── SOURCE MATERIAL

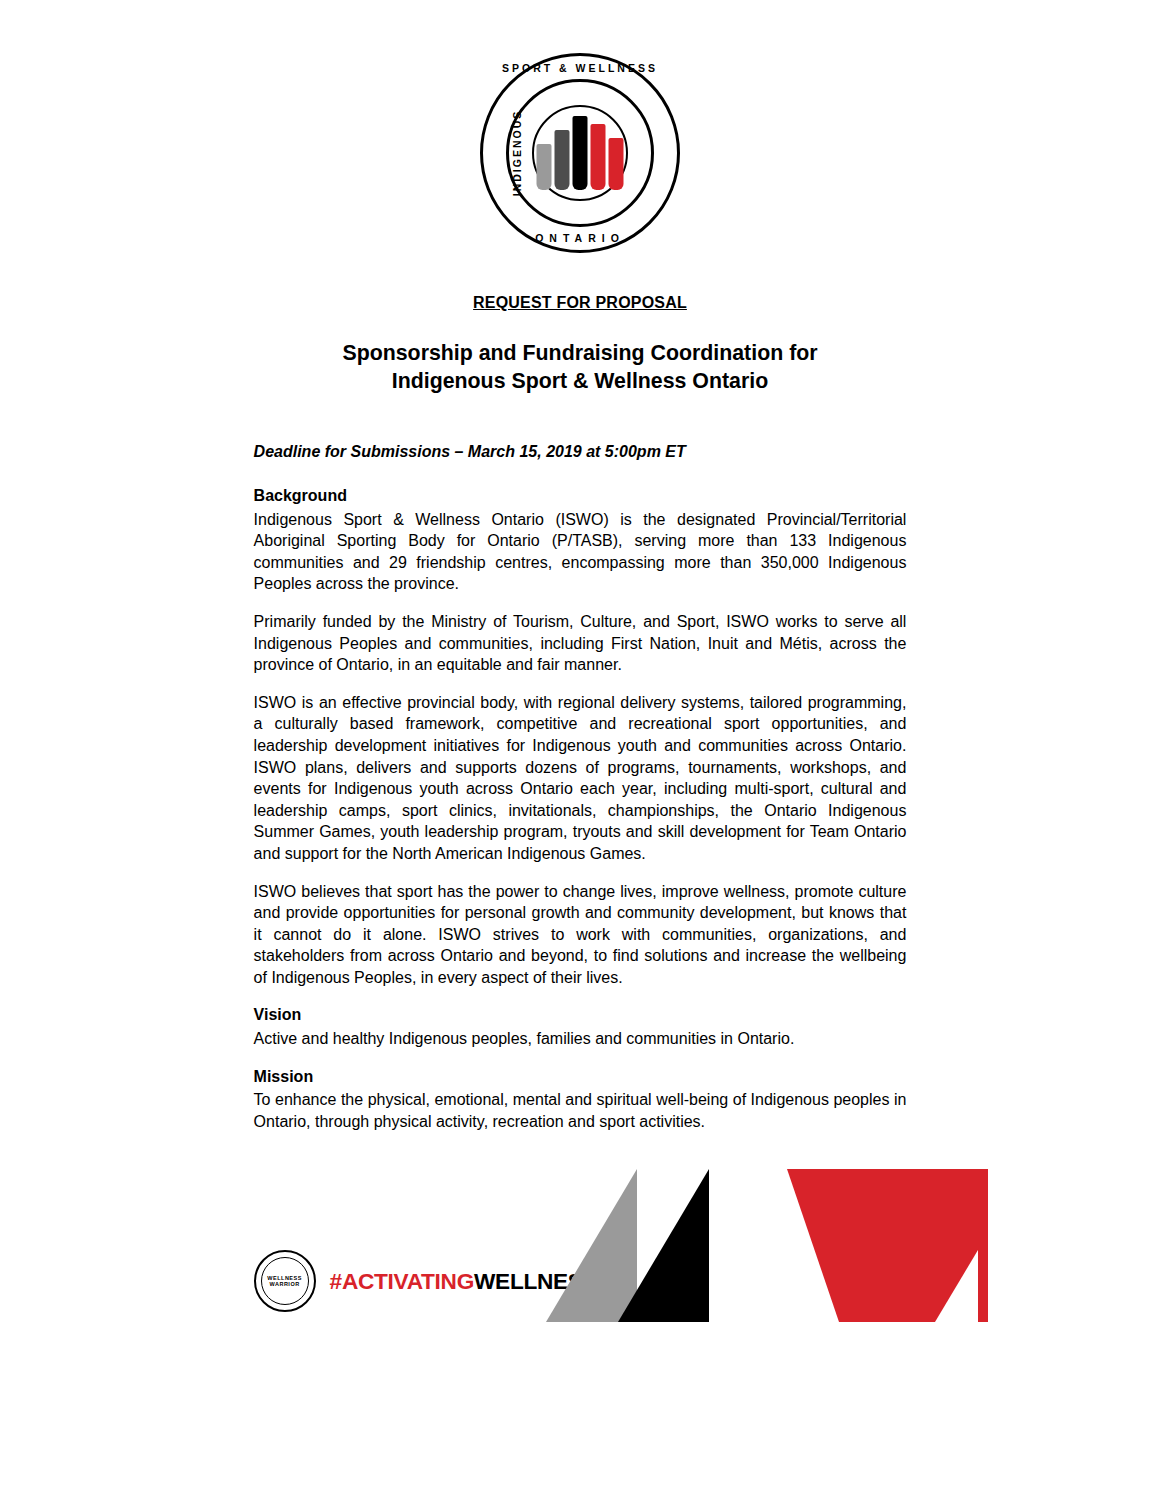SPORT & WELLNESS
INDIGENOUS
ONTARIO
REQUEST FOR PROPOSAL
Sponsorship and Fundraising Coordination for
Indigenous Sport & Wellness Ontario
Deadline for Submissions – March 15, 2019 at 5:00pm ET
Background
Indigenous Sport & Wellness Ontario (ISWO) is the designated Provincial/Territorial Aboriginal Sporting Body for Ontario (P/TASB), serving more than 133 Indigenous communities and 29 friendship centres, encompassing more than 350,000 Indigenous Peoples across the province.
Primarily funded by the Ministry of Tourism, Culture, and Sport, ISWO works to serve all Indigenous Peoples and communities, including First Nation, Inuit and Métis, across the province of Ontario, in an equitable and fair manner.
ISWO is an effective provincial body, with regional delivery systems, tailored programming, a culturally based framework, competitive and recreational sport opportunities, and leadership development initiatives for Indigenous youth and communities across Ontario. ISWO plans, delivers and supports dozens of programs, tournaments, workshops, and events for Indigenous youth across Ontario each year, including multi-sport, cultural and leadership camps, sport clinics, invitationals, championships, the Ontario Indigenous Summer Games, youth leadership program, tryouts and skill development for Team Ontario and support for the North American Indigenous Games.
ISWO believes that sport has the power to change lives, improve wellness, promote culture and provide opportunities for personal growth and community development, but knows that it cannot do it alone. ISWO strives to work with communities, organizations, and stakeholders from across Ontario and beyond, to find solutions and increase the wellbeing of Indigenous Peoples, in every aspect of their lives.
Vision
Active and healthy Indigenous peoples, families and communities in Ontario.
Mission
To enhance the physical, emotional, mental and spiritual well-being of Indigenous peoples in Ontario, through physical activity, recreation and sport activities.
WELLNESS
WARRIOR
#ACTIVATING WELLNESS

────

TASK GOAL: Your answer must be an exact copy of the lines from the start of the entries through the line with "ISWO is an effective", with no pictures.

OUTPUT:
SPORT & WELLNESS
INDIGENOUS
ONTARIO
REQUEST FOR PROPOSAL
Sponsorship and Fundraising Coordination for
Indigenous Sport & Wellness Ontario
Deadline for Submissions – March 15, 2019 at 5:00pm ET
Background
Indigenous Sport & Wellness Ontario (ISWO) is the designated Provincial/Territorial Aboriginal Sporting Body for Ontario (P/TASB), serving more than 133 Indigenous communities and 29 friendship centres, encompassing more than 350,000 Indigenous Peoples across the province.
Primarily funded by the Ministry of Tourism, Culture, and Sport, ISWO works to serve all Indigenous Peoples and communities, including First Nation, Inuit and Métis, across the province of Ontario, in an equitable and fair manner.
ISWO is an effective provincial body, with regional delivery systems, tailored programming, a culturally based framework, competitive and recreational sport opportunities, and leadership development initiatives for Indigenous youth and communities across Ontario. ISWO plans, delivers and supports dozens of programs, tournaments, workshops, and events for Indigenous youth across Ontario each year, including multi-sport, cultural and leadership camps, sport clinics, invitationals, championships, the Ontario Indigenous Summer Games, youth leadership program, tryouts and skill development for Team Ontario and support for the North American Indigenous Games.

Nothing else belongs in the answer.